You are viewing a plain text version of this content. The canonical link for it is here.
Posted to user@pig.apache.org by Haitao Yao <ya...@gmail.com> on 2013/04/03 05:34:06 UTC
optimization for data cube
Hi, all
I have a tuple like this:
(group_a,group_b,group_c,value)
and I want to calculate the values in a data cube way, which means I want to generate new tuples from the original one :
(all,all,all,value)
(group_a,all,all,value)
(all,group_b,all,value)
(group_a,group_b,all,value)
(all,all,group_c,value)
(group_a,all,group_c,value)
(all,group_b,group_c,value)
and then group by ($0, $1, $2) .
How can I do this? I've wrote a Eval function, but it can not generate more tuples from one tuple.
thanks.
Haitao Yao
yao.erix@gmail.com
weibo: @haitao_yao
Skype: haitao.yao.final
Re: optimization for data cube
Posted by Haitao Yao <ya...@gmail.com>.
Thank you very much.
We're using Pig-0.9.2. I updated to 0.11 but it took an unacceptable time to compile my big pig script. With Pig-0.9.2, it's OK. I still did not find the reason.
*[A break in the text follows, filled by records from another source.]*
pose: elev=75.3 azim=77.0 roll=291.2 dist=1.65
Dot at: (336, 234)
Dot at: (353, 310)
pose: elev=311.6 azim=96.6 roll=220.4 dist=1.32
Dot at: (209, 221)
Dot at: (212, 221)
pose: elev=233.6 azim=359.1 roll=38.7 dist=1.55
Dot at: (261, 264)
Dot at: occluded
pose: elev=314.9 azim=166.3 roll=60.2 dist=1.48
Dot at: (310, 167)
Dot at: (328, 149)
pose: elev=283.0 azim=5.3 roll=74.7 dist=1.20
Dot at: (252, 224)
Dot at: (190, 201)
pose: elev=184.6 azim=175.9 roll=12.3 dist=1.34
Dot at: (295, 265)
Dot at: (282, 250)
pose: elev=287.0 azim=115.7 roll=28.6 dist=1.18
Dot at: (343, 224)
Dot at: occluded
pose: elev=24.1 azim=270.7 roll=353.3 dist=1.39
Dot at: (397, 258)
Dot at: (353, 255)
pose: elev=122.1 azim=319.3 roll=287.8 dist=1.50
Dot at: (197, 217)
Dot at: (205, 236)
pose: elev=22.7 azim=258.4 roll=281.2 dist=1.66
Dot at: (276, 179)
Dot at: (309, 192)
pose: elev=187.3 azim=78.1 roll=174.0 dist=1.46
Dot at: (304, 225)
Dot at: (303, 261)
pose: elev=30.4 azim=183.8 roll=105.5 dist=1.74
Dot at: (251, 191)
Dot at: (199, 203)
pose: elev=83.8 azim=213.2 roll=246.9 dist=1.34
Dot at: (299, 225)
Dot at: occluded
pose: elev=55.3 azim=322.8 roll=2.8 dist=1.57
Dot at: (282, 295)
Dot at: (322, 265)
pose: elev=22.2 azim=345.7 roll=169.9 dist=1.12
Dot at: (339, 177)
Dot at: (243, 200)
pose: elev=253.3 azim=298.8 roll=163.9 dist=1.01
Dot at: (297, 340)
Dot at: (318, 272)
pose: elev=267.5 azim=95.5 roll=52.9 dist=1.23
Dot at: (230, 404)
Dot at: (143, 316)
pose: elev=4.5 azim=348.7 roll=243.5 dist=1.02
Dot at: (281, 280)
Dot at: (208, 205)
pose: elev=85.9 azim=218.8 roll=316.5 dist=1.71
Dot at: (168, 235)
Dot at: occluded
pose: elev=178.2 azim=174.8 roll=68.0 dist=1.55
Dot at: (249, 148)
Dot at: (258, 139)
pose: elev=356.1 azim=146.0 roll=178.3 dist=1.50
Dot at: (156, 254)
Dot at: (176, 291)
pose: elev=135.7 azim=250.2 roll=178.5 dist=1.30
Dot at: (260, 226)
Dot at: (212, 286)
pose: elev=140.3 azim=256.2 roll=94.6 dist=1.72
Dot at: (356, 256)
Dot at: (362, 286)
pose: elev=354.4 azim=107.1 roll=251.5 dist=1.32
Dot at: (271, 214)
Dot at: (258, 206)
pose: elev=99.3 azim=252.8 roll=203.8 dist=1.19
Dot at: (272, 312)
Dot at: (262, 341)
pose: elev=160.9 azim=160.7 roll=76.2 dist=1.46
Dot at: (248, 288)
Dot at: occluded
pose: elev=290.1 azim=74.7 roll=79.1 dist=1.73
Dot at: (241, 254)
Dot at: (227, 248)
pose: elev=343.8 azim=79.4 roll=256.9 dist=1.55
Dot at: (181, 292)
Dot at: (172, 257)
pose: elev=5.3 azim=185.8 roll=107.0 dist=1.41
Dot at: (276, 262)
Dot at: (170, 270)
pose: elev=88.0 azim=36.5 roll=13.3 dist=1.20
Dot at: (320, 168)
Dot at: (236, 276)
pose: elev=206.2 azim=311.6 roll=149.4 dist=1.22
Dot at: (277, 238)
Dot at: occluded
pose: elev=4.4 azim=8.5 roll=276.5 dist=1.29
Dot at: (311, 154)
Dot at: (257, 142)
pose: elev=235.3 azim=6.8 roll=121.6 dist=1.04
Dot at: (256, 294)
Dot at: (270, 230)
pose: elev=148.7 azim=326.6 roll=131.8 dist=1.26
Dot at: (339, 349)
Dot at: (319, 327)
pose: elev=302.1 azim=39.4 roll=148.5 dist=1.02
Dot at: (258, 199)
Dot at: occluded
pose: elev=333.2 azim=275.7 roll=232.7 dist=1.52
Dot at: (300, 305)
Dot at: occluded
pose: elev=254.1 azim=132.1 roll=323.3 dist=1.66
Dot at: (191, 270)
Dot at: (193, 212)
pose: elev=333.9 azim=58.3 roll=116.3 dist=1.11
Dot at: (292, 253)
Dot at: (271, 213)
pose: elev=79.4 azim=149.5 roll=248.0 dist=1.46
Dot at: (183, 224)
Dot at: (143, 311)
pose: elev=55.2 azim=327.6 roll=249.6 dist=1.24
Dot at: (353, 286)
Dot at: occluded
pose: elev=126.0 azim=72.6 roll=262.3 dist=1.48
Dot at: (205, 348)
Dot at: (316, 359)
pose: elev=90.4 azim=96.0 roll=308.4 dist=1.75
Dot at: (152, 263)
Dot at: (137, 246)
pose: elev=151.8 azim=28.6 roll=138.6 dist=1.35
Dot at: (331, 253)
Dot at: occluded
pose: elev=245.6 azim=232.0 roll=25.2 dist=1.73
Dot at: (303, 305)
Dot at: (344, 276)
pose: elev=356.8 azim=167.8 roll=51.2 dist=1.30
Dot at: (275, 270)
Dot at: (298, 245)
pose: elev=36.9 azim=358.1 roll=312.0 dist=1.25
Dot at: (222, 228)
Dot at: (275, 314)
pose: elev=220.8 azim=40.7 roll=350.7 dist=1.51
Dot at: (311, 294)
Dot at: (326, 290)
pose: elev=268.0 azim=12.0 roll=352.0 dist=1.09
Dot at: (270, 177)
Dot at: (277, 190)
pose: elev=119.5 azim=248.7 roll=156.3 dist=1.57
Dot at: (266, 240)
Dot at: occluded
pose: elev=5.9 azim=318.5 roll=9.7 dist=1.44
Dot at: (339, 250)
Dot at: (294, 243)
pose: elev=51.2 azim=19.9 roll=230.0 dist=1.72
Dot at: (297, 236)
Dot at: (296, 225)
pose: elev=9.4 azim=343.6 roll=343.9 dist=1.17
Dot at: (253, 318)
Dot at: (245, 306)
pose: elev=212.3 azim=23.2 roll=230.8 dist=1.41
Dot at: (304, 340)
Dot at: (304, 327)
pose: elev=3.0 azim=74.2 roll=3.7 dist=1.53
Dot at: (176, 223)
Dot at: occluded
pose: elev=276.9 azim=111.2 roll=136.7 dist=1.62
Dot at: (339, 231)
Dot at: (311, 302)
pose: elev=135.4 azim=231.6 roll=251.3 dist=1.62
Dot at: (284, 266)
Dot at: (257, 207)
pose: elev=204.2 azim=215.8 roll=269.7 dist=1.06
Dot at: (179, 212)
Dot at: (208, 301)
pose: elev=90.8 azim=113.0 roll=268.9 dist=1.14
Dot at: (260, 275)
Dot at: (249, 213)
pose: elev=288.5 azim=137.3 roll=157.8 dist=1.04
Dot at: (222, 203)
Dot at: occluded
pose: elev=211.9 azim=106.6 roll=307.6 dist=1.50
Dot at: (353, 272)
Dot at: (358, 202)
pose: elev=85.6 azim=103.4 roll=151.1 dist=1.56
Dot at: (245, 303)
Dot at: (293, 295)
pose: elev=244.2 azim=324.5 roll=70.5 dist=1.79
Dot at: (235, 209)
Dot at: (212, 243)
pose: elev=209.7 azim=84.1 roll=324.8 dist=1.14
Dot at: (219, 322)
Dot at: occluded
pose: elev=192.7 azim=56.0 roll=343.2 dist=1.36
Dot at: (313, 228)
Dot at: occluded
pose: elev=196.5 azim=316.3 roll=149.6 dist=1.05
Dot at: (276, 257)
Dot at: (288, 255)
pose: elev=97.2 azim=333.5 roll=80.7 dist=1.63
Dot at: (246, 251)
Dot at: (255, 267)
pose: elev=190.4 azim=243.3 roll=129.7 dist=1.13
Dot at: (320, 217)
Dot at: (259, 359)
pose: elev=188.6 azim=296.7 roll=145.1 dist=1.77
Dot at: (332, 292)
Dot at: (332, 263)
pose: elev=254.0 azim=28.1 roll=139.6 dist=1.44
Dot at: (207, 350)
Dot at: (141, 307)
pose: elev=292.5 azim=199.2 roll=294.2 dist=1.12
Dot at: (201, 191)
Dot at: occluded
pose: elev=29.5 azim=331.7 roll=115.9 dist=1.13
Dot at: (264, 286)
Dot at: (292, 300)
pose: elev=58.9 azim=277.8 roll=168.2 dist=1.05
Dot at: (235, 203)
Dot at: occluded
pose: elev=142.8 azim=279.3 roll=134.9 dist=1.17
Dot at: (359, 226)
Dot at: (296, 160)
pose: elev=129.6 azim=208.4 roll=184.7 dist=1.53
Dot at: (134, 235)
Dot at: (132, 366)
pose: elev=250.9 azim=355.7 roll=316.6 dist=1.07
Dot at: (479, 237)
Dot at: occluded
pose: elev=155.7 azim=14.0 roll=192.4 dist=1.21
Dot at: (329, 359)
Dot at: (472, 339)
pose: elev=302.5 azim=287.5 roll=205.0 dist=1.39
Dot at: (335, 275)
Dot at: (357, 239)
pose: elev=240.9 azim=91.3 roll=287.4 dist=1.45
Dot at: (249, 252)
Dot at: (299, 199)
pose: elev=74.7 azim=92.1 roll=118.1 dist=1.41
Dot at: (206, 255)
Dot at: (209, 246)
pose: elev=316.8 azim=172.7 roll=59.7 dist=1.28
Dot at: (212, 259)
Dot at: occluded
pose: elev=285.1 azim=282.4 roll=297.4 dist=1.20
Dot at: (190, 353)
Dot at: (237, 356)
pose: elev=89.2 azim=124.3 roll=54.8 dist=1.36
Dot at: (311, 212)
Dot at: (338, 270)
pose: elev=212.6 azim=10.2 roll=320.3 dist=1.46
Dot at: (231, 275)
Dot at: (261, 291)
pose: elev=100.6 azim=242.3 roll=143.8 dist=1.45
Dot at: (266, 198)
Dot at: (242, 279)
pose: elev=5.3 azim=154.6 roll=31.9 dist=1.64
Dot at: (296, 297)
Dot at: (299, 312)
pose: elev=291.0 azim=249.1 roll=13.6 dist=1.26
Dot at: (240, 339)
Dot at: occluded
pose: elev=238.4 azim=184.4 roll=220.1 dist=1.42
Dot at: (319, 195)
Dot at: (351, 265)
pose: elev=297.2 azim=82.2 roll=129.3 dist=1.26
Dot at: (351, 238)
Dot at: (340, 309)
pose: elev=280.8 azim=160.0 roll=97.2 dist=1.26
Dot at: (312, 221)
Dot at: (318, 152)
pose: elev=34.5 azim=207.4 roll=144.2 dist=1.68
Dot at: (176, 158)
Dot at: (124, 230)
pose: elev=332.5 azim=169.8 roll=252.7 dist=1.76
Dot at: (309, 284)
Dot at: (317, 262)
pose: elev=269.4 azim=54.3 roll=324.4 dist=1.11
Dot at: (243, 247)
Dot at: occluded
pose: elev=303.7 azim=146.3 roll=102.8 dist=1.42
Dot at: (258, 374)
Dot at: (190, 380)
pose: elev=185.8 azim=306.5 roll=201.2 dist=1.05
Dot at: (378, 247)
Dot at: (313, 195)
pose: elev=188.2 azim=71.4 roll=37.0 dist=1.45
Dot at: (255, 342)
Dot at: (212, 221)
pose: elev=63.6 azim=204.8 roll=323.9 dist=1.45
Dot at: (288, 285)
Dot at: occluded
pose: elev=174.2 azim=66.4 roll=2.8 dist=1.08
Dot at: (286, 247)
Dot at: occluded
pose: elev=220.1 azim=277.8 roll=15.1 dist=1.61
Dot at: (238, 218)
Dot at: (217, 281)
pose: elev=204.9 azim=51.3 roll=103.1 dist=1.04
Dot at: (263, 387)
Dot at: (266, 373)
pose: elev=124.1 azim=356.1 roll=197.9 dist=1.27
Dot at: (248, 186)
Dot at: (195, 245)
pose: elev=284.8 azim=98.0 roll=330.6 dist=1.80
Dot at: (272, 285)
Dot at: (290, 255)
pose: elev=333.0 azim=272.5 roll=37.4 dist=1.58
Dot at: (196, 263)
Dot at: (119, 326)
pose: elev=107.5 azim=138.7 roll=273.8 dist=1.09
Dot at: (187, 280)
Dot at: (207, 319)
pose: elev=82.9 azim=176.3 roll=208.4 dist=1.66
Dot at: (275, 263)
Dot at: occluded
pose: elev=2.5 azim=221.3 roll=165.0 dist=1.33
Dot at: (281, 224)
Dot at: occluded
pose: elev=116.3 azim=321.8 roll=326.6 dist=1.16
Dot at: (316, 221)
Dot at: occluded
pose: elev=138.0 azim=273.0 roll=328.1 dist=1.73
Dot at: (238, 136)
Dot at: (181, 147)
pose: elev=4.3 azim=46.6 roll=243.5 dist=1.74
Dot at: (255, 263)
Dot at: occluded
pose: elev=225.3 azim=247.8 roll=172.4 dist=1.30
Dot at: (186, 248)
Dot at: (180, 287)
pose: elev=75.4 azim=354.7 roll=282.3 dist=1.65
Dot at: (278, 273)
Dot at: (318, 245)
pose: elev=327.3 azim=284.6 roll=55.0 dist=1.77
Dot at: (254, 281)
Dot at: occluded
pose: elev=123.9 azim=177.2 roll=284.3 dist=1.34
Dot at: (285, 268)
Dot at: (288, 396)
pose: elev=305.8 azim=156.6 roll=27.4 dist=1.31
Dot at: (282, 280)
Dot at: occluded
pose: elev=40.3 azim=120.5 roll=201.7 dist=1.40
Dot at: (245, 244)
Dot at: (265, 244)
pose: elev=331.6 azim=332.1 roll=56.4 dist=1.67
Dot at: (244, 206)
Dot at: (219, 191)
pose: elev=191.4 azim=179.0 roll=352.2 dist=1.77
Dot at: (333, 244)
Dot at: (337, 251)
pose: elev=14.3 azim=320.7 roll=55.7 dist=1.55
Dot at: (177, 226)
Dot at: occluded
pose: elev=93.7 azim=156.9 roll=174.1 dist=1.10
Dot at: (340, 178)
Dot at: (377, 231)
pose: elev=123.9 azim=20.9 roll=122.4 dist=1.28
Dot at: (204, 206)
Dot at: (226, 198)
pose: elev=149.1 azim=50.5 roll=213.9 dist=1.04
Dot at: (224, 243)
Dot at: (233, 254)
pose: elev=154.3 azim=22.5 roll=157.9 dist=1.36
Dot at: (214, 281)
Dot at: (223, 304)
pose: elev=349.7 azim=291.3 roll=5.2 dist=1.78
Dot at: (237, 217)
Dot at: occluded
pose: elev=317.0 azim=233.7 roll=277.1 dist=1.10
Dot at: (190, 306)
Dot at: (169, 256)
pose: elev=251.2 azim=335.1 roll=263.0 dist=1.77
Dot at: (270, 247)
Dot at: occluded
So, I think I need migrate the cube operation to 0.9.2 by myself.
Haitao Yao
yao.erix@gmail.com
weibo: @haitao_yao
Skype: haitao.yao.final
在 2013-4-3,下午1:19,Prasanth J <bu...@gmail.com> 写道:
> From 0.11 release onwards Pig natively supports CUBE operator.
>
> Here is the documentation for CUBE operator http://pig.apache.org/docs/r0.11.1/basic.html#cube
>
> For your case the query can be represented as
>
> cubed = CUBE input BY CUBE(group_a,group_b,group_c);
> output = FOREACH cubed GENERATE FLATTEN(group) as (group_a,group_b,group_c), FLATTEN(cube.value) as value;
>
> More examples can be found in documentation.
>
> Thanks
> -- Prasanth
>
> On Apr 2, 2013, at 11:34 PM, Haitao Yao <ya...@gmail.com> wrote:
>
>> Hi, all
>> I have a tuple like this:
>> (group_a,group_b,group_c,value)
>>
>> and I want to calculate the values in a data cube way, which means I want to generate new tuples from the original one :
>>
>> (all,all,all,value)
>> (group_a,all,all,value)
>> (all,group_b,all,value)
>> (group_a,group_b,all,value)
>> (all,all,group_c,value)
>> (group_a,all,group_c,value)
>> (all,group_b,group_c,value)
>>
>> and then group by ($0, $1, $2) .
>> How can I do this? I've wrote a Eval function, but it can not generate more tuples from one tuple.
>>
>>
>> thanks.
>>
>>
>> Haitao Yao
>> yao.erix@gmail.com
>> weibo: @haitao_yao
>> Skype: haitao.yao.final
>>
>
Re: optimization for data cube
Posted by Prasanth J <bu...@gmail.com>.
From 0.11 release onwards Pig natively supports CUBE operator.
Here is the documentation for CUBE operator http://pig.apache.org/docs/r0.11.1/basic.html#cube
For your case the query can be represented as
cubed = CUBE input BY CUBE(group_a,group_b,group_c);
output = FOREACH cubed GENERATE FLATTEN(group) as (group_a,group_b,group_c), FLATTEN(cube.value) as value;
More examples can be found in documentation.
Thanks
-- Prasanth
On Apr 2, 2013, at 11:34 PM, Haitao Yao <ya...@gmail.com> wrote:
> Hi, all
> I have a tuple like this:
> (group_a,group_b,group_c,value)
>
> and I want to calculate the values in a data cube way, which means I want to generate new tuples from the original one :
>
> (all,all,all,value)
> (group_a,all,all,value)
> (all,group_b,all,value)
> (group_a,group_b,all,value)
> (all,all,group_c,value)
> (group_a,all,group_c,value)
> (all,group_b,group_c,value)
>
> and then group by ($0, $1, $2) .
> How can I do this? I've wrote a Eval function, but it can not generate more tuples from one tuple.
>
>
> thanks.
>
>
> Haitao Yao
> yao.erix@gmail.com
> weibo: @haitao_yao
> Skype: haitao.yao.final
>